▶ Exercise brief
A single stretch of the material below is to be transcribed exactly, starting at the line with "thumb cmc: (87, 586)" and ending after the line with "ring mcp: (580, 450)".

▶ Supplied data
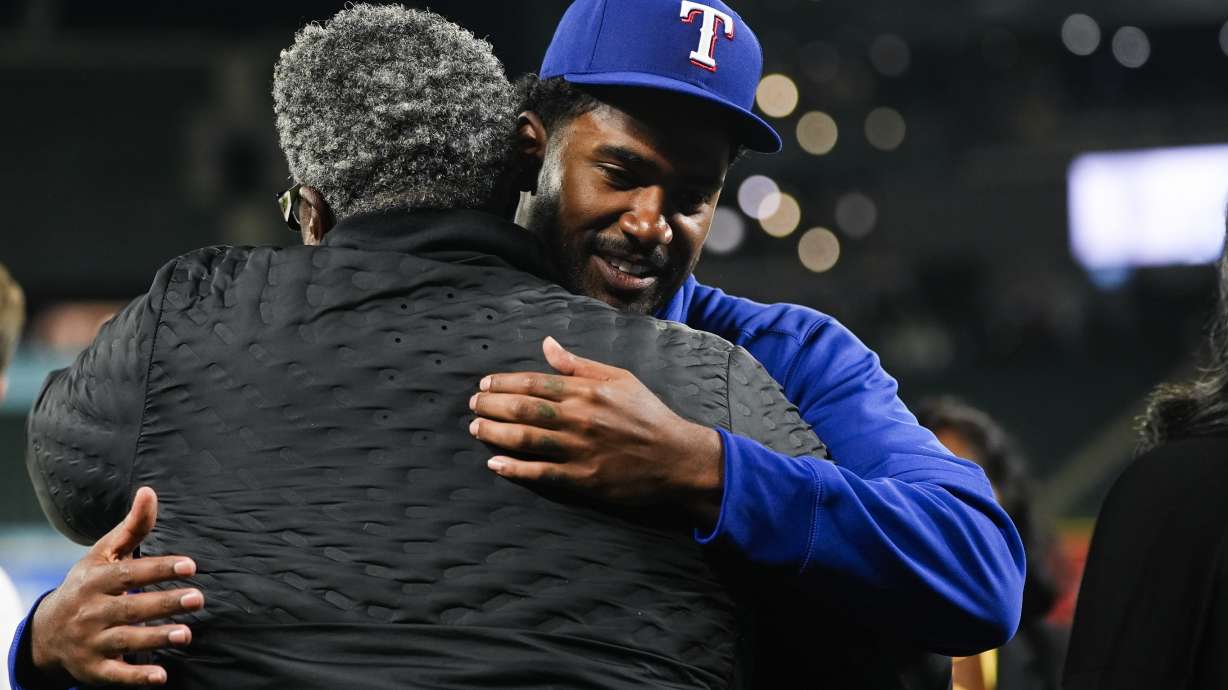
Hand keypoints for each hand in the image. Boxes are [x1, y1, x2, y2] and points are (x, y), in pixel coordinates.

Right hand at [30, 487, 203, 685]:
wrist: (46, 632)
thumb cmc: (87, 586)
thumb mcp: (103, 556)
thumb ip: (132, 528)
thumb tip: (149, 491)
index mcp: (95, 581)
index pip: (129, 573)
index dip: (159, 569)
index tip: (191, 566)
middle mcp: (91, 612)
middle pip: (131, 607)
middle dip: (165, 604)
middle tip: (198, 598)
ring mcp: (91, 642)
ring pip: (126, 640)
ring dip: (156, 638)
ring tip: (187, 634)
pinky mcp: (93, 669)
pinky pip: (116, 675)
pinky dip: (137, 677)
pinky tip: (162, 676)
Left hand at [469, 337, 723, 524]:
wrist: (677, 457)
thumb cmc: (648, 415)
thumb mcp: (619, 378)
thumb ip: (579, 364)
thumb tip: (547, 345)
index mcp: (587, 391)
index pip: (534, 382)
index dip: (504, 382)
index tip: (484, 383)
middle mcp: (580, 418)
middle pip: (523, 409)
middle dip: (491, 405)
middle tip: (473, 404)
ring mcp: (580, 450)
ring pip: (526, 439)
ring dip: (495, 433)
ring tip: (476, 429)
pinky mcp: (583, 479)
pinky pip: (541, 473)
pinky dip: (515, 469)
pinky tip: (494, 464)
--
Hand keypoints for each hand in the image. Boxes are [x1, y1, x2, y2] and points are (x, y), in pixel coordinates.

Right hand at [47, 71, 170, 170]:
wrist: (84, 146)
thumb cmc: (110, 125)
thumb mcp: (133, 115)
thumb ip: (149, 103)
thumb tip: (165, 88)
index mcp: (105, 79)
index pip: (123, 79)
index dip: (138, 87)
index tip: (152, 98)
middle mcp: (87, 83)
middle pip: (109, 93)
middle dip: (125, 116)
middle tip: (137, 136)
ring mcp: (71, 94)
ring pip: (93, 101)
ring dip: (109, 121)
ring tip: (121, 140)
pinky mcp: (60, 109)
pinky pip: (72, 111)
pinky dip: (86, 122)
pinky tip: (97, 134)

▶ Exercise response
thumb cmc: (87, 586)
thumb mcp: (103, 556)
thumb ip: (132, 528)
thumb tip: (149, 491)
index mcp: (95, 581)
index pip: (129, 573)
index dip: (159, 569)
index tip: (191, 566)
middle mcp: (91, 612)
middle pip: (131, 607)
middle dip: (165, 604)
middle tip: (198, 598)
ring mcp: (91, 642)
ring pip: (126, 640)
ring dip: (156, 638)
ring tip: (187, 634)
pinky mcp: (93, 669)
pinky pip: (116, 675)
pinky dip: (137, 677)
pinky tip: (162, 676)
Left hand at [469, 337, 723, 524]:
wrist: (677, 457)
thumb cmc: (648, 415)
thumb mcp: (619, 378)
thumb ip: (579, 364)
thumb tip: (547, 345)
index mcp: (587, 391)
index pip: (534, 382)
index dip: (504, 382)
index tip: (484, 383)
middle mcp: (580, 418)
middle pip: (523, 409)
middle dip: (491, 405)
middle tip: (473, 404)
ring mcp: (580, 450)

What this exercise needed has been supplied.